Meniere’s disease is a disorder of the internal ear that causes incidents in which you feel as if you’re spinning (vertigo), and you have fluctuating hearing loss with a progressive, sequentially constant loss of hearing, sounding in the ear (tinnitus), and seldom a feeling of fullness or strength in your ear. In maximum cases, Meniere’s disease affects only one ear.
Meniere’s disease can occur at any age, but it normally starts between the ages of 20 and 50. It’s estimated a permanent position, but several treatments can help relieve symptoms and reduce the long-term influence on your life.
Meniere’s disease is a condition of the internal ear that causes immediate attacks of:
feeling like the room is spinning around you (vertigo)
a ringing sound inside the ear (tinnitus)
ear pressure felt deep inside the ear
Signs and symptoms of Meniere’s syndrome include:
Recurring episodes of vertigo: You have a spinning response that begins and ends automatically. Episodes of vertigo happen without notice and normally last 20 seconds to various times, but not more than 24 hours. Critical dizziness can cause illness and vomiting.
Hearing loss: Hearing loss in Meniere’s disease may occur and go, unusually early on. Ultimately, most people have some persistent hearing loss.
Ringing in the ear (tinnitus): Tinnitus is the perception of a ringing, sounding, shouting, whistling or buzzing noise in your ear.
Feeling of saturation in the ear: People with Meniere’s disease usually believe pressure in the affected ears or on the side of their heads.

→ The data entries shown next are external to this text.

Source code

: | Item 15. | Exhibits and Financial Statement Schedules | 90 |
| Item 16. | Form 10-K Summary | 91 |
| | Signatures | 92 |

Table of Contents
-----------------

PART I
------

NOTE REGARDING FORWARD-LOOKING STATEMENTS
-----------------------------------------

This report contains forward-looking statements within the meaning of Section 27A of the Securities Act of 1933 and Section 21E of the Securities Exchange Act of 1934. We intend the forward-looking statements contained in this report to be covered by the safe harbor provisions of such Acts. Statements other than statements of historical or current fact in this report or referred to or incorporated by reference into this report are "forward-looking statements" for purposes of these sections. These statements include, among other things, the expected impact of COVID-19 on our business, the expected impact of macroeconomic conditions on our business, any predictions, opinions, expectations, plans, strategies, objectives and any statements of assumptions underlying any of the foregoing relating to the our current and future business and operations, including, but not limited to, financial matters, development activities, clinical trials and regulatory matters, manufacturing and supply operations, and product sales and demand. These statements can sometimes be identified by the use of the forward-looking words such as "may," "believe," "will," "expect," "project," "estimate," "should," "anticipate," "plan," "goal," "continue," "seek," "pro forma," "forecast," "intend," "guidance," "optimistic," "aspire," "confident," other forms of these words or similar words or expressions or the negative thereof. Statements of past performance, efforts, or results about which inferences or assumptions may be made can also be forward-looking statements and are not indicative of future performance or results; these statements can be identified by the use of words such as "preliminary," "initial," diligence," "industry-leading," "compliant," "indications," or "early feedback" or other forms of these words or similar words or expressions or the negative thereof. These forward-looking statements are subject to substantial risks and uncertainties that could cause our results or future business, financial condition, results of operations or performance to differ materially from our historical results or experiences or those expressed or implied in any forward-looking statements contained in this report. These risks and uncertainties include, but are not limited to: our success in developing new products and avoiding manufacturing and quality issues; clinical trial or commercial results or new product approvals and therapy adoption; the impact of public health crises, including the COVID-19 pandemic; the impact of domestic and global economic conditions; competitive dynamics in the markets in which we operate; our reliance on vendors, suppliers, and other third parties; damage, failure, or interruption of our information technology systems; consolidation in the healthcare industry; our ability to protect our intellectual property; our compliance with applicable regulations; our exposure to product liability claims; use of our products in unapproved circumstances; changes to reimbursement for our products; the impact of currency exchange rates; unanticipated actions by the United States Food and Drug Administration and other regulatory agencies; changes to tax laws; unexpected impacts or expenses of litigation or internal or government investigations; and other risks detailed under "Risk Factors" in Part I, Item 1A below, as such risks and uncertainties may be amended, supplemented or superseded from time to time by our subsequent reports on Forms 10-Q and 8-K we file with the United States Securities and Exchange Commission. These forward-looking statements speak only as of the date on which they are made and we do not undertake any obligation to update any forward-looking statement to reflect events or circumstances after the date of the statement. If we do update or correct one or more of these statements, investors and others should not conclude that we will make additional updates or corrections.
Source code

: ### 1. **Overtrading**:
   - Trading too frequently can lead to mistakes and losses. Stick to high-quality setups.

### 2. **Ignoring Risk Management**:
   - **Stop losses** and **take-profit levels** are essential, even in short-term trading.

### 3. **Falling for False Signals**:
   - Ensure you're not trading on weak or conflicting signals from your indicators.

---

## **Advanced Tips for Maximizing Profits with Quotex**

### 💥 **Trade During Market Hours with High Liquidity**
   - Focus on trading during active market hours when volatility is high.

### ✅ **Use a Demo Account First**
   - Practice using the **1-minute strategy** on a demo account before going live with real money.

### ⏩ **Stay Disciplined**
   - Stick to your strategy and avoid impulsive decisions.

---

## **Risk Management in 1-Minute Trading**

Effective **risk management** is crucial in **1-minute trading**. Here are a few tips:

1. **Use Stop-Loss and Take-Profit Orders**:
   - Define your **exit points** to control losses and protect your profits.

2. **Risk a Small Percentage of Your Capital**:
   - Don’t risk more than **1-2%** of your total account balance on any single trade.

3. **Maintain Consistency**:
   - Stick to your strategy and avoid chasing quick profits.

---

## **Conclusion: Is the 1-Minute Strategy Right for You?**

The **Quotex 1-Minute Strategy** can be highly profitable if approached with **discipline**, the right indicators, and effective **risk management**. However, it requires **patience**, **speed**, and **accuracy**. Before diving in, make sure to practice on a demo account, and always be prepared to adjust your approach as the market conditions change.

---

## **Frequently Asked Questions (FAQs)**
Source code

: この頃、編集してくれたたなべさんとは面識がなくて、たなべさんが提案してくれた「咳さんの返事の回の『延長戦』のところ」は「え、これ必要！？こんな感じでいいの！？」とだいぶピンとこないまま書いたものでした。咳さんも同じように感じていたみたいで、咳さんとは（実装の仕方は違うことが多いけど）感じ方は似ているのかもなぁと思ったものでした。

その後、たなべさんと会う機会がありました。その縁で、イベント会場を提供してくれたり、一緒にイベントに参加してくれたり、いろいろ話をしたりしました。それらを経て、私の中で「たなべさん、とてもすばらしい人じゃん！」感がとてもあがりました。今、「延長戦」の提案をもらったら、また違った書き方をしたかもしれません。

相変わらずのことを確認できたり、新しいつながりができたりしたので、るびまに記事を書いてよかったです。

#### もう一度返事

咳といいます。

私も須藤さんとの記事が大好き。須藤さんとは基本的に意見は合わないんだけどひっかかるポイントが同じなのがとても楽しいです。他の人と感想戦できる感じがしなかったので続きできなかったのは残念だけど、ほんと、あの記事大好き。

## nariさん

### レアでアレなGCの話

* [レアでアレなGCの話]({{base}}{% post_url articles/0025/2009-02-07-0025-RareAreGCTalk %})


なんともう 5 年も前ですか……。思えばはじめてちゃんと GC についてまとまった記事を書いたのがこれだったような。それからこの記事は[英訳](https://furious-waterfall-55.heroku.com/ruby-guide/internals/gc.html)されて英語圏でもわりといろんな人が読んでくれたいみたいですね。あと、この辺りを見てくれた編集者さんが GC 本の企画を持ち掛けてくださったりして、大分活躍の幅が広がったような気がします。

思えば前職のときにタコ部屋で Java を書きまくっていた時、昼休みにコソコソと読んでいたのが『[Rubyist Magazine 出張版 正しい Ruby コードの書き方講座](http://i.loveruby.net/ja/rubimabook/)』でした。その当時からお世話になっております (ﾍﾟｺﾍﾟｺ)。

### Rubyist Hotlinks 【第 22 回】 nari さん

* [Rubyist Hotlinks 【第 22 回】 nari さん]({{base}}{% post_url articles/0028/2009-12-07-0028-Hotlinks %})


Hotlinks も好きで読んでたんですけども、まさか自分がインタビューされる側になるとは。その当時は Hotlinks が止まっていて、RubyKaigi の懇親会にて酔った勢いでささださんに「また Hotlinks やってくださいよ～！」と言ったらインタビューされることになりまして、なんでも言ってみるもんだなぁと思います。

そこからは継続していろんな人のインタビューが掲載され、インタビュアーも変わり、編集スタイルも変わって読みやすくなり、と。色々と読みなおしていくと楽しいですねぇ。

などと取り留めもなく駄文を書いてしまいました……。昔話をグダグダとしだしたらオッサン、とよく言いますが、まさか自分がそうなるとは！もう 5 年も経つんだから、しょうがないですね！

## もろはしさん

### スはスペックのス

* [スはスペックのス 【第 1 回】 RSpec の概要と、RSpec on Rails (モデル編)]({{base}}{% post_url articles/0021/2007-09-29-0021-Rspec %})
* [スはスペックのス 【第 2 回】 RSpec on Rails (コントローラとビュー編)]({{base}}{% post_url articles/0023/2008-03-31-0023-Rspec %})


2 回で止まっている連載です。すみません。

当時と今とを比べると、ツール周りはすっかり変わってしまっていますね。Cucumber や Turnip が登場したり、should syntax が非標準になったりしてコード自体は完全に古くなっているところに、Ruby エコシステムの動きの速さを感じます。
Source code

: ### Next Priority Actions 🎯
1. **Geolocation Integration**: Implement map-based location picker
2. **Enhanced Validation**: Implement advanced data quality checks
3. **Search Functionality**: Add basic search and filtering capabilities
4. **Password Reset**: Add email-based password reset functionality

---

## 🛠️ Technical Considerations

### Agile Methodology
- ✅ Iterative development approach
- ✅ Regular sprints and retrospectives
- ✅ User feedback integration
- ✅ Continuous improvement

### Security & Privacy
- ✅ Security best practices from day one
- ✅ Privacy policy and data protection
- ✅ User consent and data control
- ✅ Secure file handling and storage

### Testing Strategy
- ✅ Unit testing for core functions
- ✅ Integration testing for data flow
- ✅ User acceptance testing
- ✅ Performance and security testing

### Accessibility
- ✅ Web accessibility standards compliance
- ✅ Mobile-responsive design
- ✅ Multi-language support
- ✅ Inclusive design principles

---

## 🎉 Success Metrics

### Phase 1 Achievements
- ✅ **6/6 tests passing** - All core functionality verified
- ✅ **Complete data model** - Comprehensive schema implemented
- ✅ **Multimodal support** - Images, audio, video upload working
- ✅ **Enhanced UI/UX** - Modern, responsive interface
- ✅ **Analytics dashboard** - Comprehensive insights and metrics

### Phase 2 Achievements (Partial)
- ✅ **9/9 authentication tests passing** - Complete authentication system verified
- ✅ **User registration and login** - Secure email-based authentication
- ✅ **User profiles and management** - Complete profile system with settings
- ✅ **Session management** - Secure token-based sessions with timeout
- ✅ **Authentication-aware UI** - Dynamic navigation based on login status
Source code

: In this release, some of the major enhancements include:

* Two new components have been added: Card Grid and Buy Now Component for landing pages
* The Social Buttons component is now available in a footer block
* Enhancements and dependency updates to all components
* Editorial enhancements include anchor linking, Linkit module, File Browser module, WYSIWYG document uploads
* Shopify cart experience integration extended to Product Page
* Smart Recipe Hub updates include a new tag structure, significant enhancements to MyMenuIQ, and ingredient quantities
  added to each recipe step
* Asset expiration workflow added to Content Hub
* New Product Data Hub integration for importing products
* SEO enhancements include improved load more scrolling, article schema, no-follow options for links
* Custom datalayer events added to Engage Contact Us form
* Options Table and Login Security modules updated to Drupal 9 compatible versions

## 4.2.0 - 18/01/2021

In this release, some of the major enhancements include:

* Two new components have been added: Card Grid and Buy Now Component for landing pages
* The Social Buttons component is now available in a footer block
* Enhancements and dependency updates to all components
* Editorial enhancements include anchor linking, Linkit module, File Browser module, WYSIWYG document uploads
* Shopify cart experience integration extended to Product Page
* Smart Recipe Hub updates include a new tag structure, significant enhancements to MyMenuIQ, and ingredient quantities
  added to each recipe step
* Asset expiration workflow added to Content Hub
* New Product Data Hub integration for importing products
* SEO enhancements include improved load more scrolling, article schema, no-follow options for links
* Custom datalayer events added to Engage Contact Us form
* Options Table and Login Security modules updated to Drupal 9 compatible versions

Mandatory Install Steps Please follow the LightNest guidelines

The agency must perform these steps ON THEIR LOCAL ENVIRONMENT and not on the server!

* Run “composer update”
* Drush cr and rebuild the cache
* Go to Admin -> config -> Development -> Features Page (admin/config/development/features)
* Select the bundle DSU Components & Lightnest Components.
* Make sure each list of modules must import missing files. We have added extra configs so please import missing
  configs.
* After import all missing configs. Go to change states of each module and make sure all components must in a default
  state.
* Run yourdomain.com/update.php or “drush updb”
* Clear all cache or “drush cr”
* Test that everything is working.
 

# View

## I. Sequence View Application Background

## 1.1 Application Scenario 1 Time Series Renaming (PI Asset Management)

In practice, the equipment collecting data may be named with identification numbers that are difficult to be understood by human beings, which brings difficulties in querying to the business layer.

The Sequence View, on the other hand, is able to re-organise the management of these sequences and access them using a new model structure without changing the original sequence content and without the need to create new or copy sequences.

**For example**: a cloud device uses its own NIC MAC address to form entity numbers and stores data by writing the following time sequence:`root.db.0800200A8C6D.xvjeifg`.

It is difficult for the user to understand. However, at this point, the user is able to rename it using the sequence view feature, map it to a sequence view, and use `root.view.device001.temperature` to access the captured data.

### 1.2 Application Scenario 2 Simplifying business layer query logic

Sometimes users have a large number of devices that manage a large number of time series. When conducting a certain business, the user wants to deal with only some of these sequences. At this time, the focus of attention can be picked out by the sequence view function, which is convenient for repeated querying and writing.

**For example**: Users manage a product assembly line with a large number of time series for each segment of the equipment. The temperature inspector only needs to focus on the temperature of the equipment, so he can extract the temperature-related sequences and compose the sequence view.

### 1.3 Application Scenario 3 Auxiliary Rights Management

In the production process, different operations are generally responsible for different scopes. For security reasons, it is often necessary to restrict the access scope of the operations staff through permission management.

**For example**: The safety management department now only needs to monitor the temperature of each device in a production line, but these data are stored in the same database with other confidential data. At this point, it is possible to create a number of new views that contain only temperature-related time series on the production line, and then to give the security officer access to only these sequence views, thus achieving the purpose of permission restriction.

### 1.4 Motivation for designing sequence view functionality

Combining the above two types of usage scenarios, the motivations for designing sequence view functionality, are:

The cause of Meniere’s disease isn’t understood. One popular theory that hasn’t been proved is that Meniere’s disease appears to be the result of the irregular amount of fluid in the inner ear. This often shows on autopsies, but it’s not obvious that it causes the episodes.
Factors that affect the fluid, which might provide to Meniere’s disease, include:
Unusual fluid waste, perhaps because of a blockage or anatomic abnormality
Abnormal immune response
The unpredictable episodes of vertigo and the prospect of permanent hearing loss can be the most stressful problems of Meniere’s disease. The disease can interrupt your life and cause weakness, painful pressure, depression and stress.